- WORK ORDER -
Please print every record below exactly as it reads.

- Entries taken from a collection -
+++
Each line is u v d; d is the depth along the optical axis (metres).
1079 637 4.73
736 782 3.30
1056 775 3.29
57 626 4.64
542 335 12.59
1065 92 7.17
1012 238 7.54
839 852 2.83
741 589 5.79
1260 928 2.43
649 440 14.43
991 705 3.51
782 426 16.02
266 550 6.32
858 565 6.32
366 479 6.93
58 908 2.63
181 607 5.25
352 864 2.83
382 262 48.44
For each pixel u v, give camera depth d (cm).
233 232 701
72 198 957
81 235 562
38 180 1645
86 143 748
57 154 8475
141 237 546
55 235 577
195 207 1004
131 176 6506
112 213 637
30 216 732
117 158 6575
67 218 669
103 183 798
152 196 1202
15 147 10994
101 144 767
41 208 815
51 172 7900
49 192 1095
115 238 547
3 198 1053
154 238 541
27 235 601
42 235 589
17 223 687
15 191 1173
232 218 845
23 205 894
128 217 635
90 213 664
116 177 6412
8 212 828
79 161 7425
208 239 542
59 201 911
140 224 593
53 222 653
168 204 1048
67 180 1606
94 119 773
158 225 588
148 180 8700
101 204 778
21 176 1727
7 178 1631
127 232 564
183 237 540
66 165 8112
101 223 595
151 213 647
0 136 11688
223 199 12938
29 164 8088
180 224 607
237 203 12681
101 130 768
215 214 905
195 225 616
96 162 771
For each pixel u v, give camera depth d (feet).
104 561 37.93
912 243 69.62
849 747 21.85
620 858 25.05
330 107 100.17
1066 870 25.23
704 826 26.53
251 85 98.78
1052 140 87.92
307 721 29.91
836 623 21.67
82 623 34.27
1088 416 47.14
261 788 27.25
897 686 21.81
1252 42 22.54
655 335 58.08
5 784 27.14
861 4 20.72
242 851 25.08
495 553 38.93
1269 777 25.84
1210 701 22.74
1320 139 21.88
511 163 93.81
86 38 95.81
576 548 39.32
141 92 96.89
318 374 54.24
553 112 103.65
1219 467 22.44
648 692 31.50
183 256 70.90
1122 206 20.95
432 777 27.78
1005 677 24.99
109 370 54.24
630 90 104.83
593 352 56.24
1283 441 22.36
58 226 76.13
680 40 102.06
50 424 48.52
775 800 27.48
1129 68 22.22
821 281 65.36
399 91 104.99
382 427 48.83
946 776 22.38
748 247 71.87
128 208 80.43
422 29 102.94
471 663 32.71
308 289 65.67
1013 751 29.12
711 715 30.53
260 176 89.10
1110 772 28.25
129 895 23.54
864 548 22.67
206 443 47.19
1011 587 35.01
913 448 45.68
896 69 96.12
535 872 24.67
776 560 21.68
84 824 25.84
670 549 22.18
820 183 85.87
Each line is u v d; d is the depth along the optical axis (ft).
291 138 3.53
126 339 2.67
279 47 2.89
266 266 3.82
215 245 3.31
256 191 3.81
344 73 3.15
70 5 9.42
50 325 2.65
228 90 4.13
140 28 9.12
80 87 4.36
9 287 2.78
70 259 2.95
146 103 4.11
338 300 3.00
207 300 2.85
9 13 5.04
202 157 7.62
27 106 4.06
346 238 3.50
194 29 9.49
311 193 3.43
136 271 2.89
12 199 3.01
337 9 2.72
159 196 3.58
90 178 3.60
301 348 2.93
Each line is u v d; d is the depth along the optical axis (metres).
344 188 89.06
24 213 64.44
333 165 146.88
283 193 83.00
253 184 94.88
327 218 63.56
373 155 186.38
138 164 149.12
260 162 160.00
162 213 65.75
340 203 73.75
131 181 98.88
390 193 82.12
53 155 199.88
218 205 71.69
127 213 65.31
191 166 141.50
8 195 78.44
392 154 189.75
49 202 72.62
+++
- RESPONSE AREA -
Each line is u v d; d is the depth along the optical axis (metres).
1079 637 4.73
736 782 3.30
1056 775 3.29
57 626 4.64
542 335 12.59
1065 92 7.17
1012 238 7.54
839 852 2.83
741 589 5.79
1260 928 2.43
649 440 14.43
991 705 3.51
782 426 16.02
266 550 6.32
858 565 6.32
366 479 6.93
58 908 2.63
181 607 5.25
352 864 2.83
382 262 48.44
For each pixel u v, give camera depth d (cm).
233 232 701
72 198 957
81 235 562
38 180 1645
86 143 748
57 154 8475
141 237 546
55 235 577
195 207 1004
131 176 6506
112 213 637
30 216 732
117 158 6575
67 218 669
103 183 798
152 196 1202
15 147 10994
101 144 767
41 208 815
51 172 7900
49 192 1095
115 238 547
3 198 1053
154 238 541
27 235 601
42 235 589
17 223 687
15 191 1173
232 218 845
23 205 894
128 217 635
90 213 664
116 177 6412
8 212 828
79 161 7425
208 239 542
59 201 911
140 224 593
53 222 653
168 204 1048
67 180 1606
94 119 773
158 225 588
148 180 8700
101 204 778
21 176 1727
7 178 1631
127 232 564
183 237 540
66 165 8112
101 223 595
151 213 647
0 136 11688
223 199 12938
29 164 8088
180 224 607
237 203 12681
101 130 768
215 214 905
195 225 616
96 162 771
For each pixel u v, give camera depth d (feet).
104 561 37.93
912 243 69.62
849 747 21.85
620 858 25.05
330 107 100.17
1066 870 25.23
704 826 26.53
251 85 98.78
1052 140 87.92
307 721 29.91
836 623 21.67
82 623 34.27
1088 416 47.14
261 788 27.25
897 686 21.81
1252 42 22.54
655 335 58.08
5 784 27.14
861 4 20.72
242 851 25.08
495 553 38.93
1269 777 25.84
1210 701 22.74
1320 139 21.88
511 163 93.81
86 38 95.81
576 548 39.32
141 92 96.89
318 374 54.24
553 112 103.65
1219 467 22.44
648 692 31.50
183 256 70.90
1122 206 20.95
432 777 27.78
1005 677 24.99
109 370 54.24
630 90 104.83
593 352 56.24
1283 441 22.36
58 226 76.13
680 40 102.06
50 424 48.52
775 800 27.48
1129 68 22.22
821 281 65.36
399 91 104.99
382 427 48.83
946 776 22.38
748 247 71.87
128 208 80.43
422 29 102.94
471 663 32.71
308 289 65.67
1013 751 29.12
711 715 30.53
260 176 89.10
1110 772 28.25
129 895 23.54
864 548 22.67
206 443 47.19
1011 587 35.01
913 448 45.68
896 69 96.12
535 872 24.67
776 560 21.68
84 824 25.84
670 549 22.18
820 183 85.87
Each line is u v d; d is the depth along the optical axis (ft).
291 138 3.53
126 339 2.67
279 47 2.89
266 266 3.82
215 245 3.31
256 191 3.81
344 73 3.15
70 5 9.42
50 325 2.65
228 90 4.13
140 28 9.12
80 87 4.36
9 287 2.78
70 259 2.95
146 103 4.11
338 300 3.00
207 300 2.85
9 13 5.04
202 157 7.62
27 106 4.06
346 238 3.50
194 29 9.49
311 193 3.43
136 271 2.89
12 199 3.01
337 9 2.72
159 196 3.58
90 178 3.60
301 348 2.93
Each line is u v d; d is the depth along the optical axis (metres).
344 188 89.06
24 213 64.44
333 165 146.88
283 193 83.00
253 184 94.88
327 218 63.56
373 155 186.38
138 164 149.12
260 162 160.00
162 213 65.75
340 203 73.75
131 181 98.88
390 193 82.12
53 155 199.88
218 205 71.69
127 213 65.31
191 166 141.50
8 195 78.44
392 154 189.75
49 202 72.62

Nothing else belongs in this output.